- **Extract to read**
— START —

Efficient jaccard similarity DocumentTermMatrix

I want a way to efficiently calculate Jaccard similarity between documents of a tm::DocumentTermMatrix. I can do something similar for cosine similarity via the slam package as shown in this answer. I came across another question and response on CrossValidated that was R specific but about matrix algebra not necessarily the most efficient route. I tried to implement that solution with more efficient slam functions but do not get the same solution as when I use a less efficient approach of coercing the DTM to a matrix and using proxy::dist.

How can I efficiently calculate Jaccard similarity between documents of a large DocumentTermMatrix in R?

#Data & Pacages

library(Matrix);library(proxy);library(tm);library(slam);library(Matrix)

mat <- structure(list(i = c(1L, 2L, 1L, 2L, 1L, 2L, 1L, 2L, 3L, 1L, 
    2L, 3L, 3L, 3L, 4L, 4L, 4L, 4L), j = c(1L, 1L, 2L, 2L, 3L, 3L, 
    4L, 4L, 4L, 5L, 5L, 6L, 7L, 8L, 9L, 10L, 11L, 12L), v = c(1, 
    1, 1, 1, 2, 2, 1, 1, 1, 1, 1, 1, 2, 1, 1, 1, 1, 1), nrow = 4L, 
        ncol = 12L, dimnames = structure(list(Docs = c("1", "2", 
        "3", "4"), Terms = c("computer", "is", "fun", "not", "too", 
        "no", "it's", "dumb", "what", "should", "we", "do")), .Names = c("Docs", 
        "Terms"))), .Names = c("i", "j", "v", "nrow", "ncol", "dimnames"

— END —

- **Listing**
— START —

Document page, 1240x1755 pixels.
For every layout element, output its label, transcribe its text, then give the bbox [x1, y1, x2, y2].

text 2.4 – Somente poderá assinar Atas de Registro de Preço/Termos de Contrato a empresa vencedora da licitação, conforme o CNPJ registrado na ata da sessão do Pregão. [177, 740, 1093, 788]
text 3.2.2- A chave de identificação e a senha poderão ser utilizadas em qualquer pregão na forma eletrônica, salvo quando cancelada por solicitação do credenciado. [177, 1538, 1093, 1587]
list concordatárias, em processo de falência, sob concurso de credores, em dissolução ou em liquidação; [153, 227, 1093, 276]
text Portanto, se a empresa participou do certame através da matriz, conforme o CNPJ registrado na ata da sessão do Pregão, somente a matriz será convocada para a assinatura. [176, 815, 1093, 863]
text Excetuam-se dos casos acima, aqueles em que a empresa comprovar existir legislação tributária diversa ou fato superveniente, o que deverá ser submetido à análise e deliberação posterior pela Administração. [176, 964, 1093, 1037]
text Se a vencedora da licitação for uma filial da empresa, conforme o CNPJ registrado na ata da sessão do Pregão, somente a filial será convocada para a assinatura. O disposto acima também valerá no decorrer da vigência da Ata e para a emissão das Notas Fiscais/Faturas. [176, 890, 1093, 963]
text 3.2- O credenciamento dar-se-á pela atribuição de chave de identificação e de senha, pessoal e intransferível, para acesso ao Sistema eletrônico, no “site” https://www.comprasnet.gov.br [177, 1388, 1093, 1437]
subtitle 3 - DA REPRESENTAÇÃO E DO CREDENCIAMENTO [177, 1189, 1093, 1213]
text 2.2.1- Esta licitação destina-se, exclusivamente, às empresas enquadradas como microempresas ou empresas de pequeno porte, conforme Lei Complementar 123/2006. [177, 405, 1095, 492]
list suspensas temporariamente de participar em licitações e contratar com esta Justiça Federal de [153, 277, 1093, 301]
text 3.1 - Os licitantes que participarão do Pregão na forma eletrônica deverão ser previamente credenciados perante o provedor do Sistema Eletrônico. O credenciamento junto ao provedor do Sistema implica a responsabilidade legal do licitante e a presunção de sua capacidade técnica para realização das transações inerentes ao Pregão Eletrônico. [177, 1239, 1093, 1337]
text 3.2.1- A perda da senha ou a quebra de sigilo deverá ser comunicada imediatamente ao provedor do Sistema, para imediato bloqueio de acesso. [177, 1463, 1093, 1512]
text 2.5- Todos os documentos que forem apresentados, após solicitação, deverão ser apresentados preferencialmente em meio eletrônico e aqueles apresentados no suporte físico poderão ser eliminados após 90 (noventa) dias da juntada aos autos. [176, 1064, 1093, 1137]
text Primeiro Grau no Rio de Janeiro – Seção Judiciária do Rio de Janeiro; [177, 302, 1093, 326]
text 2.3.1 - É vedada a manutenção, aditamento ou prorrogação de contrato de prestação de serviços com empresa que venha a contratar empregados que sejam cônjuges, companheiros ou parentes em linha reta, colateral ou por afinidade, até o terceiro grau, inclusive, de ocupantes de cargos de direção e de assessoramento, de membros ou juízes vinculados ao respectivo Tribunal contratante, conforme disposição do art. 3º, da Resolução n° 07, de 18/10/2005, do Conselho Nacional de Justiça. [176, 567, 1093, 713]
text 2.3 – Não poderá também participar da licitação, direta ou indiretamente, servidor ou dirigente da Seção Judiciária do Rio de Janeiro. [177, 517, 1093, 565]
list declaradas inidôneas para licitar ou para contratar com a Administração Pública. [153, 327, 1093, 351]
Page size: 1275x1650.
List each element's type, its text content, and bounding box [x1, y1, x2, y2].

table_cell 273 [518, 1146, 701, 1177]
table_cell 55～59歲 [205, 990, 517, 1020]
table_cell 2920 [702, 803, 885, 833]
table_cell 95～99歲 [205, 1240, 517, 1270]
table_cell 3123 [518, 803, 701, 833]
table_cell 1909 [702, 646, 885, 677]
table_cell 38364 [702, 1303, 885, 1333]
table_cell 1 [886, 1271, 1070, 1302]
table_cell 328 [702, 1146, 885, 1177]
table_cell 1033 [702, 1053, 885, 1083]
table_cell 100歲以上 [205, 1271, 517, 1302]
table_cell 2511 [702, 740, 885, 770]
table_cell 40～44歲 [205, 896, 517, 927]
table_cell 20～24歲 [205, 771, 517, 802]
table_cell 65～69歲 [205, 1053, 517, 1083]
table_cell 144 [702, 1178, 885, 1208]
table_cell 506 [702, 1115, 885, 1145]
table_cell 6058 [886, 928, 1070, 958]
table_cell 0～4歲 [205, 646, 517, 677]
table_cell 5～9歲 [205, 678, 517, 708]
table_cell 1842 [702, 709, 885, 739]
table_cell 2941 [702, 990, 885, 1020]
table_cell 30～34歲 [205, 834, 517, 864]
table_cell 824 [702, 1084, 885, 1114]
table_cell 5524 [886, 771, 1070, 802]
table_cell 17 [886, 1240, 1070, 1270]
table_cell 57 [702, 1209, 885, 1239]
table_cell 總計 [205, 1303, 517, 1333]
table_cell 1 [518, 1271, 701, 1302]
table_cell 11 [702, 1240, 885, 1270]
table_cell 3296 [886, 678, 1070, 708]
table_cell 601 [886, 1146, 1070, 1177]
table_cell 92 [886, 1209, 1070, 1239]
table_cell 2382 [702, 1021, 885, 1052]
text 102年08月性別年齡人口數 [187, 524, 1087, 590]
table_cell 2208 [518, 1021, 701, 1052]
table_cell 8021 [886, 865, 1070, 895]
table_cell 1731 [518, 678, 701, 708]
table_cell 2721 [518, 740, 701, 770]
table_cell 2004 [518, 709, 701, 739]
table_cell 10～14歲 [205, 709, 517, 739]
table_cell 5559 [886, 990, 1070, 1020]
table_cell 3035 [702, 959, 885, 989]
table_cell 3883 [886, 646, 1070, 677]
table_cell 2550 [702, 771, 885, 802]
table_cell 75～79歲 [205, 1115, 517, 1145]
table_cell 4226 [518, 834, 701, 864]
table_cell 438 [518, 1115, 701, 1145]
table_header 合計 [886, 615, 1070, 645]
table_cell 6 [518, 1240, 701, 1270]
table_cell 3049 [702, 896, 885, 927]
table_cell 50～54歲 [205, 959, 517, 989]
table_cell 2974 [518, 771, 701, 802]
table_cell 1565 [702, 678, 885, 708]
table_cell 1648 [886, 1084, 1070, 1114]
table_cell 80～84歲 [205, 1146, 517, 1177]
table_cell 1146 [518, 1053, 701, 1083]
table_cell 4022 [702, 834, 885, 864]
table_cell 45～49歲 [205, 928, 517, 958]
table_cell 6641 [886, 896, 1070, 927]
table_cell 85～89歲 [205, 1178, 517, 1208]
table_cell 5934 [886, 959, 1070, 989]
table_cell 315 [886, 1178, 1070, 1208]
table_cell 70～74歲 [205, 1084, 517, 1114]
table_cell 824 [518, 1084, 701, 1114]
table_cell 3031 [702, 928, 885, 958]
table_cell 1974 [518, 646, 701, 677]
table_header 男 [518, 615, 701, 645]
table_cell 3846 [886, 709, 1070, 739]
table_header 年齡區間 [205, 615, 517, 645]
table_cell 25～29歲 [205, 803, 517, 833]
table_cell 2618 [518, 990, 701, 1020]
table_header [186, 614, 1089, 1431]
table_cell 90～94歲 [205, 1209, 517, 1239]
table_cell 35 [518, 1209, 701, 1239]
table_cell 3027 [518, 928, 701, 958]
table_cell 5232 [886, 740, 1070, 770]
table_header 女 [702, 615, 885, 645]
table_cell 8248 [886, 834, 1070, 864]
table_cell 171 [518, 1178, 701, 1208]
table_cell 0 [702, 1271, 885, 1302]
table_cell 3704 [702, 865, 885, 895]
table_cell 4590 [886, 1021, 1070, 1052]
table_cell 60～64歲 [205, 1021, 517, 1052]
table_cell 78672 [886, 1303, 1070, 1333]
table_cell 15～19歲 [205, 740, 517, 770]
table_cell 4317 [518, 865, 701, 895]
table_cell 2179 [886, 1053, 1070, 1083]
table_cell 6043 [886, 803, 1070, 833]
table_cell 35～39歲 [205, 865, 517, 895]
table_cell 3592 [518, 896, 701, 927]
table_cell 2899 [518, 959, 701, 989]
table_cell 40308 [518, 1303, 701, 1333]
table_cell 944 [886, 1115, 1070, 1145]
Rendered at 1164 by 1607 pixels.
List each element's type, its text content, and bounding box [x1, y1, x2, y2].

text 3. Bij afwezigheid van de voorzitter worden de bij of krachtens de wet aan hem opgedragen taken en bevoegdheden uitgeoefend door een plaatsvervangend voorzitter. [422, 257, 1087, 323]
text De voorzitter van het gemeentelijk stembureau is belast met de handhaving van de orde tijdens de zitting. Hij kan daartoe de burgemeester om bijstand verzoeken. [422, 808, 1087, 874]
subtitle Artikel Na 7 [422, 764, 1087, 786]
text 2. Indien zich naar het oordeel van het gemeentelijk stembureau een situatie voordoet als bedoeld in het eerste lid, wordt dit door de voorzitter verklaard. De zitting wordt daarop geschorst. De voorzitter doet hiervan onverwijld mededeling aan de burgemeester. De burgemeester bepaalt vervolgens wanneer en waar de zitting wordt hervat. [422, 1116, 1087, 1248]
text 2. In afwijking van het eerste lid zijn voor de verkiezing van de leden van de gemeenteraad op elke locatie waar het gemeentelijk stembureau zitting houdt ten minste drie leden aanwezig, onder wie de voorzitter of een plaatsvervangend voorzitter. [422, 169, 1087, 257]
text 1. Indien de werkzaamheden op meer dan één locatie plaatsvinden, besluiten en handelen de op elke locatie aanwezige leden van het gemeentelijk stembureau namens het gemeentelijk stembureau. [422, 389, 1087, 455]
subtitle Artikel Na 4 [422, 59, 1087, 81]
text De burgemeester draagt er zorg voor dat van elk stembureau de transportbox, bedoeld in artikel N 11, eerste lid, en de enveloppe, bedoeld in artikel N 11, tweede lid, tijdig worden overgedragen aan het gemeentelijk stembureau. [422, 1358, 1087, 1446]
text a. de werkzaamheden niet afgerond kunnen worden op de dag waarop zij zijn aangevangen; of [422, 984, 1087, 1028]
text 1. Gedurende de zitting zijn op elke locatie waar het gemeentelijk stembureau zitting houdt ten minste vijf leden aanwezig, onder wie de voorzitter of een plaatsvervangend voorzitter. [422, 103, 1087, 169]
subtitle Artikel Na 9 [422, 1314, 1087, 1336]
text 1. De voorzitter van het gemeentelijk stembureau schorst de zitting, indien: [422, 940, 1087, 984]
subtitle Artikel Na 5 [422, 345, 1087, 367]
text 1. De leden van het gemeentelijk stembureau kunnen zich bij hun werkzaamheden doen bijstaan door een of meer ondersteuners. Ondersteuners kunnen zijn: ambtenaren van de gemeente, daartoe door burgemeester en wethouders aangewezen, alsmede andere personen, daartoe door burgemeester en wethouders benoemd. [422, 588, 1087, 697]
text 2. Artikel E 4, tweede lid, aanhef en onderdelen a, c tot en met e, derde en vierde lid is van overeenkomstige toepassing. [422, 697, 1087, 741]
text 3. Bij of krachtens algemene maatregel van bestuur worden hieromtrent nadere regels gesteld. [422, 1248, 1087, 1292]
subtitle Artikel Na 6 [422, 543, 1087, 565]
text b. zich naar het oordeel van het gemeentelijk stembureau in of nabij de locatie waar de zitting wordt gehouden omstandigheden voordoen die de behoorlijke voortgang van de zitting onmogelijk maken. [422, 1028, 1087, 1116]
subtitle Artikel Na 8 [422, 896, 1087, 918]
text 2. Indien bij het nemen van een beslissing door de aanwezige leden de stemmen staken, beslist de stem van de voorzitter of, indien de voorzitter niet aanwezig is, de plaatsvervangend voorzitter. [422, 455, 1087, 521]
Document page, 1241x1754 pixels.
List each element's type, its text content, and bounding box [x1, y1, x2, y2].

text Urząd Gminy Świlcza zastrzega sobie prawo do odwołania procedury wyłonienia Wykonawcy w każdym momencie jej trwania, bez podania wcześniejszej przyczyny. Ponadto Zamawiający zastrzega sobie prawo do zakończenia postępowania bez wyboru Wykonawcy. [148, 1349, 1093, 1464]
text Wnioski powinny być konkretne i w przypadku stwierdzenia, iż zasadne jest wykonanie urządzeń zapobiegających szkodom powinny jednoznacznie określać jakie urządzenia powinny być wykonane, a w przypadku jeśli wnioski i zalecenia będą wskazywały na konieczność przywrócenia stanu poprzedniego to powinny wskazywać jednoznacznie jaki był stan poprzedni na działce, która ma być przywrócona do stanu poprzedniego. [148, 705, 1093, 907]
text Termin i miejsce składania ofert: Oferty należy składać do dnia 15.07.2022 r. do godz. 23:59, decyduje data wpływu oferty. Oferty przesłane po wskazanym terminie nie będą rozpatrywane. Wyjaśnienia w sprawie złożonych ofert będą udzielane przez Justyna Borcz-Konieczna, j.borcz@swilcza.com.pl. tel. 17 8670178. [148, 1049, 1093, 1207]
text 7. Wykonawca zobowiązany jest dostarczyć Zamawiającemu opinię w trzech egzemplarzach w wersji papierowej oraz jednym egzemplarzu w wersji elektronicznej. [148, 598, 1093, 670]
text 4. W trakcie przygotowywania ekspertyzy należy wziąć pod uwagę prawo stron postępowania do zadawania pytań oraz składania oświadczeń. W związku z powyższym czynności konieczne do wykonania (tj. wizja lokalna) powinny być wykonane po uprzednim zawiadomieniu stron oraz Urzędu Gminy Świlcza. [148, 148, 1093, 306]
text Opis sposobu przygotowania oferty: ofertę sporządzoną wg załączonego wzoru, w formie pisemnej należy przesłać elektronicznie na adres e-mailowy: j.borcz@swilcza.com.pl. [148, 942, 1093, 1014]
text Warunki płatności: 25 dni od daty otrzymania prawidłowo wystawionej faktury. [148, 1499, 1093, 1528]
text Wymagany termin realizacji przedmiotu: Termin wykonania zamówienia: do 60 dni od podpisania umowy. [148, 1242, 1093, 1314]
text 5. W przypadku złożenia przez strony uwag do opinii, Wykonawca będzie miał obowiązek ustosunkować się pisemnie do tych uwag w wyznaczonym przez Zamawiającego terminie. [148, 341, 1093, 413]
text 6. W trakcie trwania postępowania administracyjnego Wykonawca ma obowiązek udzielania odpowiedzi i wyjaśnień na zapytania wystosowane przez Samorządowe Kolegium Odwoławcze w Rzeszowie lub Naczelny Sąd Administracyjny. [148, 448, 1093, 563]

— END —

- **Task set**
1. Change "transcribe" to "copy" in the listing, starting at its first line and ending at the line that contains "For every layout". Give back only those lines, with nothing else altered.
2. Write what comes next in the question on Jaccard similarity for a DocumentTermMatrix, picking up from its final line.

- **Results**
1.
Document page, 1240x1755 pixels.
For every layout element, output its label, copy its text, then give the bbox [x1, y1, x2, y2].

2.
    ), class = c("DocumentTermMatrix", "simple_triplet_matrix"), weighting = c("term frequency", 
    "tf"))

#Inefficient Calculation (expected output)

proxy::dist(as.matrix(mat), method = 'jaccard')

##       1     2     3
## 2 0.000            
## 3 0.875 0.875      
## 4 1.000 1.000 1.000

#My Attempt

A <- slam::tcrossprod_simple_triplet_matrix(mat)
im <- which(A > 0, arr.ind=TRUE)
b <- slam::row_sums(mat)
Aim <- A[im]

stats::as.dist(Matrix::sparseMatrix(
      i = im[,1],
      j = im[,2],
      x = Aim / (b[im[,1]] + b[im[,2]] - Aim),
      dims = dim(A)
))

##     1   2   3
## 2 2.0        
## 3 0.1 0.1    
## 4 0.0 0.0 0.0

Outputs do not match.

FYI Here is the original text:

c("Computer is fun. Not too fun.", "Computer is fun. Not too fun.", 
    "No it's not, it's dumb.", "What should we do?")

I'd expect elements 1 & 2 to be 0 distance and element 3 to be closer to element 1 than element 1 and 4 (I'd expect furthest distance as no words are shared) as seen in the proxy::dist solution.

EDIT

Note that even on a medium sized DTM the matrix becomes huge. Here's an example with the vegan package. Note 4 minutes to solve where as the cosine similarity is ~5 seconds.

library(qdap); library(quanteda);library(vegan);library(slam)
x <- quanteda::convert(quanteda::dfm(rep(pres_debates2012$dialogue), stem = FALSE, 
        verbose = FALSE, removeNumbers = FALSE), to = 'tm')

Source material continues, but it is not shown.